# HOW TO COMPLETE THIS TASK
Copy the text of each item below, line by line and word for word, without changing anything.

● ● ● ● ● ● ●

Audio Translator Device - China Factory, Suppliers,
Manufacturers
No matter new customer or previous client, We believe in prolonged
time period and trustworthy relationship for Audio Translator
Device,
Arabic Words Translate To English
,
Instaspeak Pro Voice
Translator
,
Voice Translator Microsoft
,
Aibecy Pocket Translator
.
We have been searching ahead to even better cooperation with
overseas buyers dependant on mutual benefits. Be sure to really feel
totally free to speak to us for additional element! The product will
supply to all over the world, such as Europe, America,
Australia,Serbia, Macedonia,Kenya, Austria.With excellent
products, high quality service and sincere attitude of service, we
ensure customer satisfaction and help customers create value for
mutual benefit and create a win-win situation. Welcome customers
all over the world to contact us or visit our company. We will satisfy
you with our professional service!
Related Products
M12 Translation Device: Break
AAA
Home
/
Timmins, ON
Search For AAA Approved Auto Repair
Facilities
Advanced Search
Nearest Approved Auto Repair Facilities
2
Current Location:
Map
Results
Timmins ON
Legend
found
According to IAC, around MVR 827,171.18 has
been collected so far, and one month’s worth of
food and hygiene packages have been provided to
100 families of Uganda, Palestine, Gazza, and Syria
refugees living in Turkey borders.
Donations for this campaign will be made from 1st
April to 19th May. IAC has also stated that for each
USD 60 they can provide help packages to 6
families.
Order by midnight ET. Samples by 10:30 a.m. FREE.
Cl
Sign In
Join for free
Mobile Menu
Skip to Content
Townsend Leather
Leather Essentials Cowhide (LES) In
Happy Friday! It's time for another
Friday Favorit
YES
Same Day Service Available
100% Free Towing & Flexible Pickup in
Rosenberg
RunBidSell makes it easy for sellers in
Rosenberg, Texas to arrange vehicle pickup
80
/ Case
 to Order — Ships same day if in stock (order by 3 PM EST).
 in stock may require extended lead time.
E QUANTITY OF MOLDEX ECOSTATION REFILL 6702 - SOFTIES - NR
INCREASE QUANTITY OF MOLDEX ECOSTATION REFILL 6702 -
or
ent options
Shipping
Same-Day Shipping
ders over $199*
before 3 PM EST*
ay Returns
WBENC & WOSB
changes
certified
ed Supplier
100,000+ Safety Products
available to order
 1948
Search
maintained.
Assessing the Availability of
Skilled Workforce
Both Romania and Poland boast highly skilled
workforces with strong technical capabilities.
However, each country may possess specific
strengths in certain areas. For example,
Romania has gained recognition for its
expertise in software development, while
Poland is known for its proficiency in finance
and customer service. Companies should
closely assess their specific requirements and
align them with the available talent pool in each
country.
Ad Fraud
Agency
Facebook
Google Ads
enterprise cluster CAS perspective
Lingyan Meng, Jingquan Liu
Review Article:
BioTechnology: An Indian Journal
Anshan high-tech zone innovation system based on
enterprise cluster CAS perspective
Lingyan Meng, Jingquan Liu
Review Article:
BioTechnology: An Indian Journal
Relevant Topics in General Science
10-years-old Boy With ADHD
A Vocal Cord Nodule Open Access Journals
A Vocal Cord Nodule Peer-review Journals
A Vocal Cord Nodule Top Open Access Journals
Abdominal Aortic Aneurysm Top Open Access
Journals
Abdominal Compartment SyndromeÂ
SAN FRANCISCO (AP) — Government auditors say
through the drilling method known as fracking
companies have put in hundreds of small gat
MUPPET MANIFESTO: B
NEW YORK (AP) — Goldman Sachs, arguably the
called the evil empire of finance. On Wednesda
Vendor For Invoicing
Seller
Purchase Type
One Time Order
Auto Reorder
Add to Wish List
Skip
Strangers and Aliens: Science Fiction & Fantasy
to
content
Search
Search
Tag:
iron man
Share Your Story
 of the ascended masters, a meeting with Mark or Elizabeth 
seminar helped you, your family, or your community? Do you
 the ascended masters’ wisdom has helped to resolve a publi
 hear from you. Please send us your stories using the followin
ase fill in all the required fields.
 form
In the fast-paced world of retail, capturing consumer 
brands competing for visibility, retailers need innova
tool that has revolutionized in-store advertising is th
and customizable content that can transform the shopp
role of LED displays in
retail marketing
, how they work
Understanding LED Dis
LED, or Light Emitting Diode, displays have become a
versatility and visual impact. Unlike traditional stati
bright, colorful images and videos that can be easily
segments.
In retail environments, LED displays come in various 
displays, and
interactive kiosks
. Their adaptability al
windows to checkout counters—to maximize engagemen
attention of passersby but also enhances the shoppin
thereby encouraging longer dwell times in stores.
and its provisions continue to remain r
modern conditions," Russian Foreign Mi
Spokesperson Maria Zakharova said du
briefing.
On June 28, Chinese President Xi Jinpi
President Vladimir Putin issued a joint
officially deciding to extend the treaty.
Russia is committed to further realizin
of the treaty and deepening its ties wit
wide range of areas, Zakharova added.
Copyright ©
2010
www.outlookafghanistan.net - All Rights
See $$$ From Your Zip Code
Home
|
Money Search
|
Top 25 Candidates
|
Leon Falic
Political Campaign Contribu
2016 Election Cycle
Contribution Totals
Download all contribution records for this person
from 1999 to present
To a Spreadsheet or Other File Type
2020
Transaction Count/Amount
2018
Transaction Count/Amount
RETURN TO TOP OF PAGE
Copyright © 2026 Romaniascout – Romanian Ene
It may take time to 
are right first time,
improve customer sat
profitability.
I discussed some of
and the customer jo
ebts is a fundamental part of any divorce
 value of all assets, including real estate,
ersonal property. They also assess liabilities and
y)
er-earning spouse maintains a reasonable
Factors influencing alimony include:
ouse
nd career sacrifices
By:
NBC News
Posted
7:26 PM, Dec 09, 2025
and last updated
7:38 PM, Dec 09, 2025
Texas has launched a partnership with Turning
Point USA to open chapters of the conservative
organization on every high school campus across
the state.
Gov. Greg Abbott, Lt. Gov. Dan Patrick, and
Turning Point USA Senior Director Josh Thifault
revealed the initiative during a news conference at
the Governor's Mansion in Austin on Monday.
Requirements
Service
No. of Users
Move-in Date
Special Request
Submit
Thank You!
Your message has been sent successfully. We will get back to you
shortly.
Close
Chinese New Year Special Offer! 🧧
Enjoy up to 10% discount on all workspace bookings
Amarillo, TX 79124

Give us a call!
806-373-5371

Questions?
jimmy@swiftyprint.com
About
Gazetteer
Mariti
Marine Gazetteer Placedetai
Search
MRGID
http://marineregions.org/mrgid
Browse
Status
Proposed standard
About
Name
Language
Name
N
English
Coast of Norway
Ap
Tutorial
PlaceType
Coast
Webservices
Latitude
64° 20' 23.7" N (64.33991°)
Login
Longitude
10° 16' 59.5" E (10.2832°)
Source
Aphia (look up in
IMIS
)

● ● ● ● ● ● ●

# OUTPUT
Audio Translator Device - China Factory, Suppliers,
Manufacturers
No matter new customer or previous client, We believe in prolonged
time period and trustworthy relationship for Audio Translator
Device,
Arabic Words Translate To English
,
Instaspeak Pro Voice
Translator
,
Voice Translator Microsoft
,
Aibecy Pocket Translator
.
We have been searching ahead to even better cooperation with
overseas buyers dependant on mutual benefits. Be sure to really feel
totally free to speak to us for additional element! The product will
supply to all over the world, such as Europe, America,
Australia,Serbia, Macedonia,Kenya, Austria.With excellent
products, high quality service and sincere attitude of service, we
ensure customer satisfaction and help customers create value for
mutual benefit and create a win-win situation. Welcome customers
all over the world to contact us or visit our company. We will satisfy
you with our professional service!
Related Products
M12 Translation Device: Break
AAA
Home
/
Timmins, ON
Search For AAA Approved Auto Repair
Facilities
Advanced Search
Nearest Approved Auto Repair Facilities
2
Current Location:
Map
Results
Timmins ON
Legend
found
According to IAC, around MVR 827,171.18 has
been collected so far, and one month’s worth of
food and hygiene packages have been provided to
100 families of Uganda, Palestine, Gazza, and Syria
refugees living in Turkey borders.
Donations for this campaign will be made from 1st
April to 19th May. IAC has also stated that for each
USD 60 they can provide help packages to 6
families.
Order by midnight ET. Samples by 10:30 a.m. FREE.
Cl
Sign In
Join for free
Mobile Menu
Skip to Content
Townsend Leather
Leather Essentials Cowhide (LES) In
Happy Friday! It's time for another
Friday Favorit
YES
Same Day Service Available
100% Free Towing & Flexible Pickup in
Rosenberg
RunBidSell makes it easy for sellers in
Rosenberg, Texas to arrange vehicle pickup
80
/ Case
 to Order — Ships same day if in stock (order by 3 PM EST).
 in stock may require extended lead time.
E QUANTITY OF MOLDEX ECOSTATION REFILL 6702 - SOFTIES - NR
INCREASE QUANTITY OF MOLDEX ECOSTATION REFILL 6702 -
or
ent options
Shipping
Same-Day Shipping
ders over $199*
before 3 PM EST*
ay Returns
WBENC & WOSB
changes
certified
ed Supplier
100,000+ Safety Products
available to order
 1948
Search
maintained.
Assessing the Availability of
Skilled Workforce
Both Romania and Poland boast highly skilled
workforces with strong technical capabilities.
However, each country may possess specific
strengths in certain areas. For example,
Romania has gained recognition for its
expertise in software development, while
Poland is known for its proficiency in finance
and customer service. Companies should
closely assess their specific requirements and
align them with the available talent pool in each
country.
Ad Fraud
Agency
Facebook
Google Ads
enterprise cluster CAS perspective
Lingyan Meng, Jingquan Liu
Review Article:
BioTechnology: An Indian Journal
Anshan high-tech zone innovation system based on
enterprise cluster CAS perspective
Lingyan Meng, Jingquan Liu
Review Article:
BioTechnology: An Indian Journal
Relevant Topics in General Science
10-years-old Boy With ADHD
A Vocal Cord Nodule Open Access Journals
A Vocal Cord Nodule Peer-review Journals
A Vocal Cord Nodule Top Open Access Journals
Abdominal Aortic Aneurysm Top Open Access
Journals
Abdominal Compartment SyndromeÂ
SAN FRANCISCO (AP) — Government auditors say
through the drilling method known as fracking
companies have put in hundreds of small gat
MUPPET MANIFESTO: B
NEW YORK (AP) — Goldman Sachs, arguably the
called the evil empire of finance. On Wednesda
Vendor For Invoicing
Seller
Purchase Type
One Time Order
Auto Reorder
Add to Wish List
Skip
Strangers and Aliens: Science Fiction & Fantasy
to
content
Search
Search
Tag:
iron man
Share Your Story
 of the ascended masters, a meeting with Mark or Elizabeth 
seminar helped you, your family, or your community? Do you
 the ascended masters’ wisdom has helped to resolve a publi
 hear from you. Please send us your stories using the followin
ase fill in all the required fields.
 form
In the fast-paced world of retail, capturing consumer 
brands competing for visibility, retailers need innova
tool that has revolutionized in-store advertising is th
and customizable content that can transform the shopp
role of LED displays in
retail marketing
, how they work
Understanding LED Dis
LED, or Light Emitting Diode, displays have become a
versatility and visual impact. Unlike traditional stati
bright, colorful images and videos that can be easily
segments.
In retail environments, LED displays come in various 
displays, and
interactive kiosks
. Their adaptability al
windows to checkout counters—to maximize engagemen
attention of passersby but also enhances the shoppin
thereby encouraging longer dwell times in stores.
and its provisions continue to remain r
modern conditions," Russian Foreign Mi
Spokesperson Maria Zakharova said du
briefing.
On June 28, Chinese President Xi Jinpi
President Vladimir Putin issued a joint
officially deciding to extend the treaty.
Russia is committed to further realizin
of the treaty and deepening its ties wit
wide range of areas, Zakharova added.
Copyright ©
2010
www.outlookafghanistan.net - All Rights
See $$$ From Your Zip Code
Home
|
Money Search
|
Top 25 Candidates
|
Leon Falic
Political Campaign Contribu
2016 Election Cycle
Contribution Totals
Download all contribution records for this person
from 1999 to present
To a Spreadsheet or Other File Type
2020
Transaction Count/Amount
2018
Transaction Count/Amount
RETURN TO TOP OF PAGE
Copyright © 2026 Romaniascout – Romanian Ene
It may take time to 
are right first time,
improve customer sat
profitability.
I discussed some of
and the customer jo
ebts is a fundamental part of any divorce
 value of all assets, including real estate,
ersonal property. They also assess liabilities and
y)
er-earning spouse maintains a reasonable
Factors influencing alimony include:
ouse
nd career sacrifices
By:
NBC News
Posted
7:26 PM, Dec 09, 2025
and last updated
7:38 PM, Dec 09, 2025
Texas has launched a partnership with Turning
Point USA to open chapters of the conservative
organization on every high school campus across
the state.
Gov. Greg Abbott, Lt. Gov. Dan Patrick, and
Turning Point USA Senior Director Josh Thifault
revealed the initiative during a news conference at
the Governor's Mansion in Austin on Monday.
Requirements
Service
No. of Users
Move-in Date
Special Request
Submit
Thank You!
Your message has been sent successfully. We will get back to you
shortly.
Close
Chinese New Year Special Offer! 🧧
Enjoy up to 10% discount on all workspace bookings
Amarillo, TX 79124

Give us a call!
806-373-5371

Questions?
jimmy@swiftyprint.com
About
Gazetteer
Mariti
Marine Gazetteer Placedetai
Search
MRGID
http://marineregions.org/mrgid
Browse
Status
Proposed standard
About
Name
Language
Name
N
English
Coast of Norway
Ap
Tutorial
PlaceType
Coast
Webservices
Latitude
64° 20' 23.7" N (64.33991°)
Login
Longitude
10° 16' 59.5" E (10.2832°)
Source
Aphia (look up in
IMIS
)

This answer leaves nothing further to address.